** Available records **

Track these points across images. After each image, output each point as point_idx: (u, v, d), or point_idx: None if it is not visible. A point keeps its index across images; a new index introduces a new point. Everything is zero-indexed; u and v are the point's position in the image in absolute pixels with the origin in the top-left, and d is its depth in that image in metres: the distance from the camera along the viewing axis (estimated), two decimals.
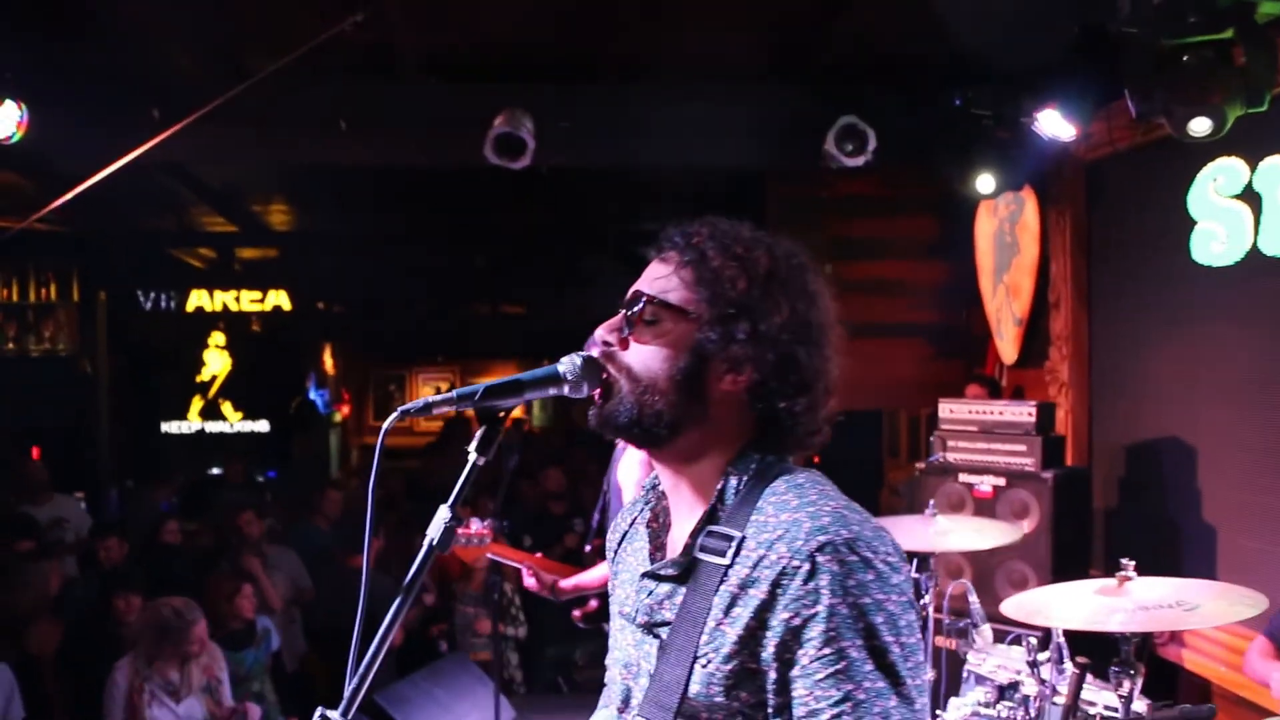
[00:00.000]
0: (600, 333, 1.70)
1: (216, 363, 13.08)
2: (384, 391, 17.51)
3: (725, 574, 1.53)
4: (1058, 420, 6.20)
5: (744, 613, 1.49)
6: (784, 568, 1.47)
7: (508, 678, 6.94)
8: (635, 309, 1.67)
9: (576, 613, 4.61)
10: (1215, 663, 4.89)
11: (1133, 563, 3.37)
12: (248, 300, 12.83)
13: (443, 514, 1.52)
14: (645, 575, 1.68)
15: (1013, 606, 3.35)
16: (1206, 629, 4.71)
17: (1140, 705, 3.23)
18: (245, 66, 5.66)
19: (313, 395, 14.52)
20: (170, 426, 12.77)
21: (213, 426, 12.96)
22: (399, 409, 1.53)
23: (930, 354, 7.68)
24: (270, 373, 13.38)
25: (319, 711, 1.40)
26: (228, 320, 12.91)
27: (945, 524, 4.39)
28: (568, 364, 1.66)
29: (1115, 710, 3.19)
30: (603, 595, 4.50)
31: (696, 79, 6.30)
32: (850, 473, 5.58)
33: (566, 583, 4.46)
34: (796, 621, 1.45)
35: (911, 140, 6.24)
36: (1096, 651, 3.36)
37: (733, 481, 1.62)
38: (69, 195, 4.94)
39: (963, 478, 5.42)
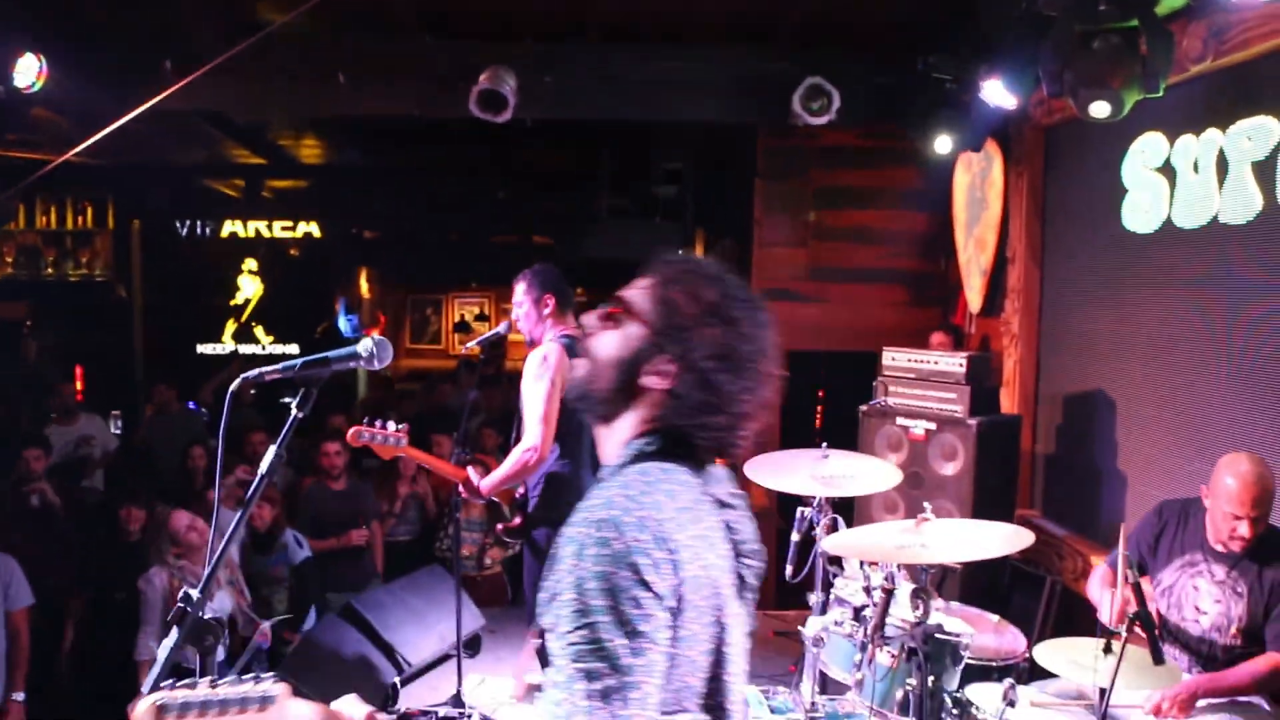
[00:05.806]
0: None
1: (250, 287, 13.60)
2: (421, 315, 17.69)
3: None
4: (1007, 369, 6.57)
5: None
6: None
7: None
8: None
9: (500, 526, 4.99)
10: None
11: (930, 507, 3.83)
12: (280, 229, 13.33)
13: (271, 451, 1.98)
14: None
15: (833, 543, 3.85)
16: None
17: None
18: (254, 21, 6.08)
19: (341, 320, 14.96)
20: (205, 348, 13.36)
21: (246, 349, 13.53)
22: (241, 375, 1.97)
23: (909, 300, 7.93)
24: (302, 297, 13.83)
25: (183, 590, 1.87)
26: (263, 246, 13.39)
27: (837, 465, 4.49)
28: (365, 346, 2.07)
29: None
30: (524, 508, 4.89)
31: (675, 40, 6.66)
32: (850, 406, 6.17)
33: (485, 482, 4.72)
34: None
35: (876, 101, 6.58)
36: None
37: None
38: (89, 141, 5.39)
39: (900, 420, 5.84)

** What the task requires **
Leave out the pictures, and retype exactly the lines from the one containing "13: (443, 514, 1.52)" through the final line of the data.

** Task output **
13: (443, 514, 1.52)
14: (645, 575, 1.68)
15: (1013, 606, 3.35)
16: (1206, 629, 4.71)
17: (1140, 705, 3.23)
18: (245, 66, 5.66)
19: (313, 395, 14.52)
20: (170, 426, 12.77)
21: (213, 426, 12.96)
22: (399, 409, 1.53)
23: (930, 354, 7.68)
24: (270, 373, 13.38)
25: (319, 711, 1.40)
26: (228, 320, 12.91)
27: (945, 524, 4.39)
28: (568, 364, 1.66)
29: (1115, 710, 3.19)
30: (603, 595, 4.50)
31: (696, 79, 6.30)
32: (850, 473, 5.58)
33: (566, 583, 4.46)
34: (796, 621, 1.45)
35: (911, 140, 6.24)
36: (1096, 651, 3.36)
37: (733, 481, 1.62)
38: (69, 195, 4.94)
39: (963, 478, 5.42)
[00:05.806]
0: None
1: (250, 287, 13.60)
2: (421, 315, 17.69)
3: None
4: (1007, 369, 6.57)
5: None
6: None
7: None
8: None
9: (500, 526, 4.99)
10: None
11: (930, 507, 3.83)
12: (280, 229, 13.33)
13: (271, 451, 1.98)
14: None
15: (833, 543, 3.85)
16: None
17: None
18: (254, 21, 6.08)
19: (341, 320, 14.96)
20: (205, 348, 13.36)
21: (246, 349, 13.53)
22: (241, 375, 1.97)
23: (909, 300, 7.93)
24: (302, 297, 13.83)
25: (183, 590, 1.87)
26: (263, 246, 13.39)
27: (837, 465, 4.49)
28: (365, 346, 2.07)
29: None
30: (524, 508, 4.89)
31: (675, 40, 6.66)
32: (850, 406, 6.17)
33: (485, 482, 4.72)
34: None
35: (876, 101, 6.58)
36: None
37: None
38: (89, 141, 5.39)
39: (900, 420, 5.84)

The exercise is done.